Despite months of rumors to the contrary, it now appears that Apple is not launching a TV service this year.
And for Apple fans, that's great news.
The reasons are simple - it means that above all, Apple still stands for amazing technology, beautiful design and intuitive products. It means the company isn't tempted to rush into the TV business just because it wants to be a media company. It means Apple will only get into TV when it can revolutionize it.
Apple is a consumer technology company first. In fact, it's the most successful consumer technology company in history. Apple sells hardware, and the company has become quite good at.
As it happens the company sells music too, but it is not a music company.

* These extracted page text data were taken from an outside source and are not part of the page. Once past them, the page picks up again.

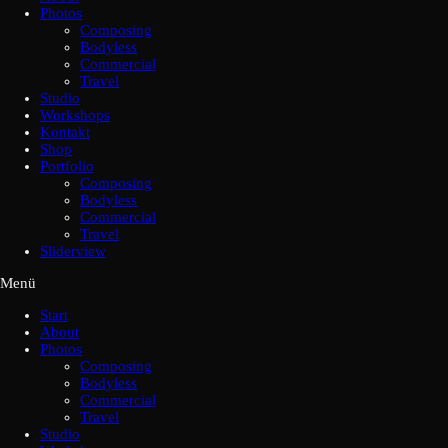
Photos
Composing
Bodyless
Commercial
Travel
Studio
Workshops
Kontakt
Shop
Portfolio
Composing
Bodyless
Commercial
Travel
Sliderview
Menü
Start
About
Photos
Composing
Bodyless
Commercial
Travel
Studio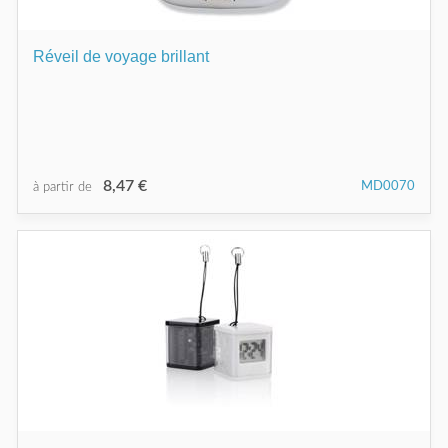
Réveil de voyage brillant
8,47 €
MD0070
à partir de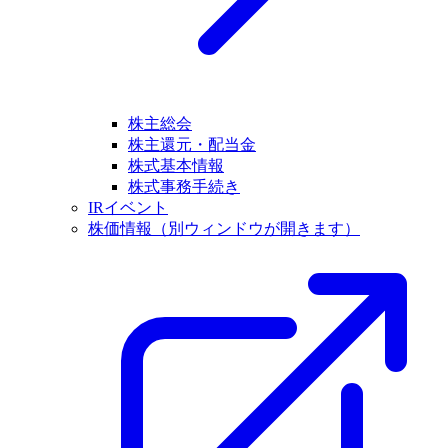
株主総会
株主還元・配当金
株式基本情報
株式事務手続き
IRイベント
株価情報
（別ウィンドウが開きます）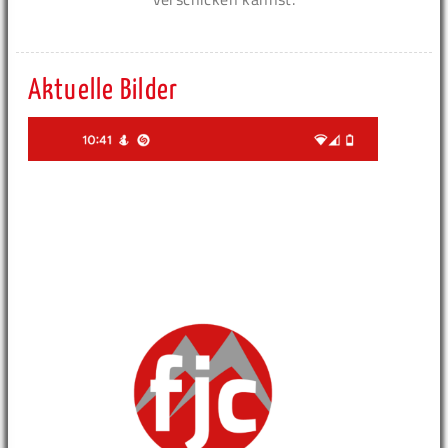
Aktuelle Bilder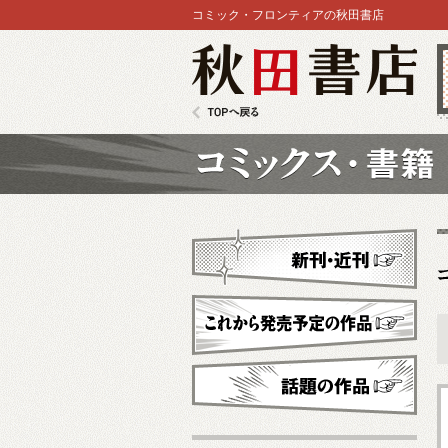
コミック・フロンティアの秋田書店
秋田書店
TOPへ戻る
コミックス
新刊・近刊
これから発売予定
話題の作品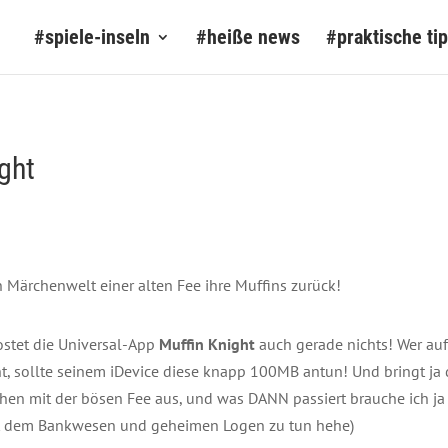
#spiele-inseln
#heiße news
#praktische ti
ght
n Märchenwelt einer alten Fee ihre Muffins zurück!
ostet die Universal-App
Muffin Knight
auch gerade nichts! Wer auf 
, sollte seinem iDevice diese knapp 100MB antun! Und bringt ja d
chen mit der bösen Fee aus, und was DANN passiert brauche ich ja
mit dem Bankwesen und geheimen Logen zu tun hehe)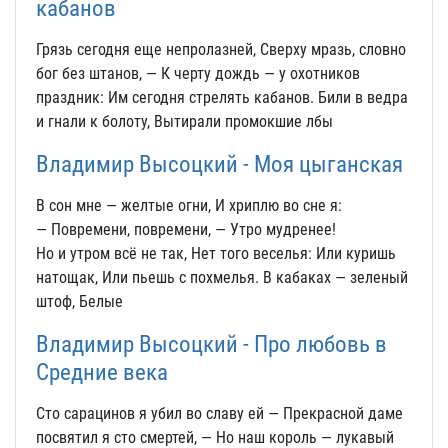
кабанов
Грязь сегодня еще непролазней, Сверху мразь, словно
бог без штанов, — К черту дождь — у охотников
праздник: Им сегодня стрелять кабанов. Били в ведра
и гнали к болоту, Вытирали промокшие лбы
Владимир Высоцкий - Моя цыганская
В сон мне — желтые огни, И хриплю во сне я:
— Повремени, повремени, — Утро мудренее!
Но и утром всё не так, Нет того веселья: Или куришь
натощак, Или пьешь с похмелья. В кабаках — зеленый
штоф, Белые
Владимир Высоцкий - Про любовь в
Средние века
Сто сарацинов я убил во славу ей — Прекрасной даме
посвятил я сто смертей, — Но наш король — лукавый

It sells apps, games, books, magazines and spreadsheet programs too but that doesn't make Apple a gaming or publishing company either.
Apple realized years ago that a good way to differentiate its hardware was with services. These services are usually priced well and give their hardware consumers good value. But they exist to sell hardware, not because Apple wants to be in the spreadsheet business.
Look what Apple did with music: iTunes broke the album bundle and allowed consumers to buy individual songs for the first time. Apple made it easy and inexpensive to stock your iPod with music you loved. iTunes gave consumers a reason to choose Apple's iPod (and eventually the iPhone) so the other, more complicated music players quickly faded away.
Apple TV could use that kind of help. It's been outsold in the US by Roku for the past three years and is being challenged by Amazon's Fire TV.
If Apple comes out with a program service that breaks the TV bundle and provides consumers with easy and inexpensive ways to watch their favorite shows, it will be a winner and Apple TVs will fly off the shelves.
If Apple launches a TV package that looks a lot like Dish's Sling TV or Sony's Playstation Vue, or has an odd selection of channels or a high price tag, some Apple TV owners may give it a shot, but it won't help hardware sales much. And that's not good for the company or for fans with high expectations.
TV deals are complicated and not at all consumer-friendly. Undoing decades of contracts and tradition to create a better experience for viewers will take time if it's possible at all, so it's no surprise Apple is moving slowly.
Let them take their time. If they can revolutionize TV, that'll be awesome. If not, we'll just have to be happy with a new iPhone every year or two.